A description of Quadkeys would be great here too.
The quadkey can be thought of as a representation of the route to a point, i.e each time a rectangle is divided, each of its quadrants is assigned a letter A-D (or number 0-3) and the quad key for a point is the concatenation of those labels from the top of the tree down to (typically) an arbitrary depth.
If a quadkey is then used as an indexed field in a database, the question "All the points in a specific quadrant" is simply a prefix search
Very interesting! I developed a similar system myself, for dates on a timeline instead of spatial data. I just knew that comparing dates of every item was inefficient!
If my points are always moving and updating in position, is this method efficient? If not, what's a good way of finding nearest-neighbor for a set of data points that are constantly morphing?
I'm by no means an expert on them but here are some things worth knowing if you plan on using them:
1) The implementation shown is called a point region quadtree (pr quadtree) and subdivides the space equally for all divisions. This may seem like a neat approach until you consider what happens when there are two points very close to each other. Because you need each point to be in it's own node, you need to keep subdividing the region, which can result in a theoretically unbounded depth. There's a variant called compressed pr quadtree which handles this problem by removing all nodes that only have 1 non-empty child. This reduces the depth appropriately.
2) There is another strategy for dividing the space called point quadtrees (p quadtrees) which divides the regions at the point you are inserting. This gives an upper bound of the tree depth as the number of nodes inserted, which is still undesirable. To fix this, you have to choose the correct order for point insertion to obtain a well balanced tree with log_4(n) height.

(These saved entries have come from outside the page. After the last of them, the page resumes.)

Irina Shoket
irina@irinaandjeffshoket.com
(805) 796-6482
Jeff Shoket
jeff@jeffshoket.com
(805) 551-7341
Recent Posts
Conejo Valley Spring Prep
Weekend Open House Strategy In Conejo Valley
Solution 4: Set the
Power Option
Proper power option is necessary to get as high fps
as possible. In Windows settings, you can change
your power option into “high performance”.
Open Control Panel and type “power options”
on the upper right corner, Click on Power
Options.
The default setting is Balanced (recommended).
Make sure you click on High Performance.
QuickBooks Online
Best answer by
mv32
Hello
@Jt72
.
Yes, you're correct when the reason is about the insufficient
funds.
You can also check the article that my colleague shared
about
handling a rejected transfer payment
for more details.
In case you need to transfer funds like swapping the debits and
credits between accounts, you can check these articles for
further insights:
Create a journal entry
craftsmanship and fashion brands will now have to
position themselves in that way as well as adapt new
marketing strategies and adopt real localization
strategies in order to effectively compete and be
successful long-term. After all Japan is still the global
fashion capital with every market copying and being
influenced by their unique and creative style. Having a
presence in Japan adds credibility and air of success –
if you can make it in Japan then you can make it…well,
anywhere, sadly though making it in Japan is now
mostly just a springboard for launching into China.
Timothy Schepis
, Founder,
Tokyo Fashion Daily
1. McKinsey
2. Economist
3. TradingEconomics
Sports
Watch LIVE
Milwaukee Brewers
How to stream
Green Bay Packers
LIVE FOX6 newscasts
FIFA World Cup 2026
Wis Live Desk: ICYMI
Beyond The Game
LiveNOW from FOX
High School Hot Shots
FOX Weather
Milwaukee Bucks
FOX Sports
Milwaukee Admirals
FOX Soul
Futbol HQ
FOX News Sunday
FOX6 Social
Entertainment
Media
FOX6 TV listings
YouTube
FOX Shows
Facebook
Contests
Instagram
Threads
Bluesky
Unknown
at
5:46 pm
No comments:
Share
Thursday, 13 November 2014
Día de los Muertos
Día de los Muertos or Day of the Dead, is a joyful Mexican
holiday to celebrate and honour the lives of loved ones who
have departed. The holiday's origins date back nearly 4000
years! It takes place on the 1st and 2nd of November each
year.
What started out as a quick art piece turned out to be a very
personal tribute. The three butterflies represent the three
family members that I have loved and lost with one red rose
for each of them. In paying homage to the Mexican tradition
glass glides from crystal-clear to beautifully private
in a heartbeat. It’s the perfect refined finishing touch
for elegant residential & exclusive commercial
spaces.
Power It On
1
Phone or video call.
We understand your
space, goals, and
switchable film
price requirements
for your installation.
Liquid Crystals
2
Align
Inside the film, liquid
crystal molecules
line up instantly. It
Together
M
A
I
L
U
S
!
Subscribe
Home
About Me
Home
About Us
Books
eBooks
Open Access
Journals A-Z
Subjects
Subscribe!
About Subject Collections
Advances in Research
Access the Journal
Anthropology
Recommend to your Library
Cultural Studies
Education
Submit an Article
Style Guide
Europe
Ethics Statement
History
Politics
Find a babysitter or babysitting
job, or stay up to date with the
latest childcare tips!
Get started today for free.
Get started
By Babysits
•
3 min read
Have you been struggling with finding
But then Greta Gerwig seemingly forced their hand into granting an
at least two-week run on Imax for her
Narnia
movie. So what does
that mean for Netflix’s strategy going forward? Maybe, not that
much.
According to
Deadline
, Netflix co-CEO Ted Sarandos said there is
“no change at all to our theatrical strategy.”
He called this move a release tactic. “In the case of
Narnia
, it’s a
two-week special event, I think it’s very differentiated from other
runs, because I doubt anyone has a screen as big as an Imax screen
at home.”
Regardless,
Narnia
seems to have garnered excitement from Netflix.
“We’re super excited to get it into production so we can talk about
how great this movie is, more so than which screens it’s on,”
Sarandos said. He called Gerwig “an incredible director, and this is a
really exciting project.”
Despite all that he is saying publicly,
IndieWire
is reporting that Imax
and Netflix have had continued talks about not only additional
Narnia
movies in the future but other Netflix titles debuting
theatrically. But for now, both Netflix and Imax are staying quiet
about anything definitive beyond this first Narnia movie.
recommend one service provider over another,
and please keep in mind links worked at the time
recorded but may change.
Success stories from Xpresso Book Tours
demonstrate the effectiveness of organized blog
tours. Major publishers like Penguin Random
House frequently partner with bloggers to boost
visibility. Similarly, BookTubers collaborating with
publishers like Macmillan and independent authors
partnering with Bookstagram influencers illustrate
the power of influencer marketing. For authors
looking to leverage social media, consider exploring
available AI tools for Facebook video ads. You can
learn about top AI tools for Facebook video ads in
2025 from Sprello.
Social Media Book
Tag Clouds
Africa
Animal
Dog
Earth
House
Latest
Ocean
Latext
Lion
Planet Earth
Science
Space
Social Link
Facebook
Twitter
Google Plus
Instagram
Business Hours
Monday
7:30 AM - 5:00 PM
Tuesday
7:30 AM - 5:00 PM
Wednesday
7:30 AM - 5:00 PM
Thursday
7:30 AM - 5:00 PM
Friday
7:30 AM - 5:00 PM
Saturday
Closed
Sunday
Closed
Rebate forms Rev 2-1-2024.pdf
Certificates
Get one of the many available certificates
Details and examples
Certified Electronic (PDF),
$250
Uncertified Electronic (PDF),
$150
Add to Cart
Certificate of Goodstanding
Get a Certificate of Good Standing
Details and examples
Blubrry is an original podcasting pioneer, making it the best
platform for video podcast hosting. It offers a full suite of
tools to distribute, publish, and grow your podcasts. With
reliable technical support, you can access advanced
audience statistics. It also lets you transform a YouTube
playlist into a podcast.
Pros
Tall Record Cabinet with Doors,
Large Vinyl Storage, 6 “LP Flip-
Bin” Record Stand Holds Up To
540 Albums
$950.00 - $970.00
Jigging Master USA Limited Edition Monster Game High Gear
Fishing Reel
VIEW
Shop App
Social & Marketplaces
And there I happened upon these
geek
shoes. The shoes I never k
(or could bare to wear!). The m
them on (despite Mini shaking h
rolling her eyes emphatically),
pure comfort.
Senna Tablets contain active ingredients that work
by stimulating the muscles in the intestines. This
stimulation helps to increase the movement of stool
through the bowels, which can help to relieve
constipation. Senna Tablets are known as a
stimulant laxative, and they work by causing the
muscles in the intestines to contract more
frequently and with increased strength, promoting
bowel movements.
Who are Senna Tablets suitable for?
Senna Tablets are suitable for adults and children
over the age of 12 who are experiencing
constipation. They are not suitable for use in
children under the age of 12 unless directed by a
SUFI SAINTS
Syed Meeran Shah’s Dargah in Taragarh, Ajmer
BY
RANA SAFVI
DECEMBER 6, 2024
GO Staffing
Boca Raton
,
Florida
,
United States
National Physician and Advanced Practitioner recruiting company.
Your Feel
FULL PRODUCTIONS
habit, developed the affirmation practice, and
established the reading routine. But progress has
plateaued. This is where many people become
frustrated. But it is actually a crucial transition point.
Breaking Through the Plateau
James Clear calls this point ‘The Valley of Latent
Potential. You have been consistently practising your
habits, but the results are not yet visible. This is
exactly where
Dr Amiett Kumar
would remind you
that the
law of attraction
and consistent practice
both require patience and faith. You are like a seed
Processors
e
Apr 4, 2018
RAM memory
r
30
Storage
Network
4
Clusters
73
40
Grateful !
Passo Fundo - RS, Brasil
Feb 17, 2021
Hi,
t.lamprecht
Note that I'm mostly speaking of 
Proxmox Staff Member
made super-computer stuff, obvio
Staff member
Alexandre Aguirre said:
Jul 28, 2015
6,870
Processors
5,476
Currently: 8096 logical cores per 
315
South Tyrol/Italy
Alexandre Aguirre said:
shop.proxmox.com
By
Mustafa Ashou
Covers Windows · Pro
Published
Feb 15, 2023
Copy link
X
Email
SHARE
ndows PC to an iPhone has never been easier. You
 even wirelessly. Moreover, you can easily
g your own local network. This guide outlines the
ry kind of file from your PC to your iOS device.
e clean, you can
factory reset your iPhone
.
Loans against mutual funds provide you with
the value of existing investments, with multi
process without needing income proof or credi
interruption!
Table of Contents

3) The non-academic implementations I've seen do clever things like setting a maximal subdivision number and allowing multiple points within a leaf.
4) There are often alternatives to quadtrees that are simpler and usually effective enough such as subdividing the region into an mxn grid of equal proportion and using the grid squares as buckets for the elements that fall within them.
Spatial data-structures are kinda fun but can have gotchas.